6 Jacob’s well was there, and Jesus, tired out by his journey, was sitting by the well. It was about noon.

7 A Samaritan woman came to draw water, and Jesus said to her, ‘Give me a drink’. 8 (His disciples had gone to the city to buy food.) 9 The Samaritan woman said to him, ‘How is it that you, a Jew, ask a drink of me, a woman of Samaria?’ (Jews do not share things in common with Samaritans.) 10 Jesus answered her, ‘If you knew the gift of God, and who it is that is saying to you, “Give me a drink”, you would have asked him, and he would have given you living water.’ 11 The woman said to him, ‘Sir, you have no bucket, and the well is deep. Where do you get that living water? 12 Are you greater than our ancestor Jacob, who gave us the well, and with his sons and his flocks drank from it?’ 13 Jesus said to her, ‘Everyone who drinks of this water will be thirsty again, 14 but those who drink of the water that I will give them will never be thirsty.
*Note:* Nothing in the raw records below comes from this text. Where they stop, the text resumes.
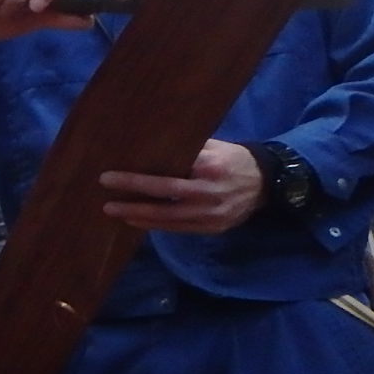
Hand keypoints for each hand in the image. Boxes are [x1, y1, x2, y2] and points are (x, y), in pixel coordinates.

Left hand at [99, 139, 264, 233]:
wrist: (266, 183)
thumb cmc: (232, 159)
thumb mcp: (212, 146)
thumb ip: (184, 149)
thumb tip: (147, 145)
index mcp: (208, 167)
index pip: (167, 174)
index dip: (137, 179)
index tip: (110, 177)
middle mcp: (210, 193)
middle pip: (164, 199)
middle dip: (133, 200)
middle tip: (106, 200)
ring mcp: (212, 214)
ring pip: (169, 219)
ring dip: (139, 216)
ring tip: (115, 211)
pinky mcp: (214, 228)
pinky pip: (179, 228)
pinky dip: (156, 225)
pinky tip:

The water that I will give will become in them a spring of water gushing up to eternal life.’ 15 The woman said to him, ‘Sir, give me this water, so that I may never be thirsty or have to keep coming here to draw water.’

The resources we need to live can be used to drive people apart or draw them together. 

The custom of the day frowned on Jesus and the Samaritan woman associating with one another - but Jesus saw their shared need as an opportunity to break down a barrier rather than build one up. 

In many contemporary societies we have joined together in big complex systems to ensure steady access to resources like heat, light, and water. Most of us don’t rely on our own generators or wells, we rely instead on a shared infrastructure. 

Technically we are working together - but our everyday use of these resources is a direct transaction between us and a private or public provider. When you turn on your tap it’s above your own sink - you don’t stand in a queue with others. Our systems are convenient but also isolating - we don’t have the bubbles of interaction like you see between Jesus and the Samaritan woman where life changing words can blossom. 

Wells in our neighbourhoods used to be a clear sign of our common need - places where we could come together and help one another. Many of us will remember sharing running water, toilets, and even cooking facilities, only a few decades ago.

Our infrastructure has vastly improved efficiency and quality, but when those systems creak and break, subject to wear and tear, under physical and political pressure - our experience of poverty is lonely and isolated.

How can we celebrate the lifesaving systems we have but also humanise them? These systems were usually installed with a high minded sense of public spirit to address pressing needs. How can we re-imagine them to help bring people together rather than force them apart?

 

Provider of all - seen and unseen -

We pray for the systems, networks, pipes, wires and cables, 

and the strategies, teams, task forces, technicians and logistics,

that keep us warm and watered.

We pray that more have access to lifesaving resources, 

that we notice the ones who don’t.

We pray that our infrastructure becomes more humane, more attentive, more flexible - giving us more opportunities to bless others.

When people and tunnels are left to decay

send your springs of eternal life.

Amen.

Lent Disciplines

WEEK 4: Think of a place in your neighbourhood (it might be a specific street or a particular building) where you know there are people struggling or suffering. Commit to pray for that same place every day this week.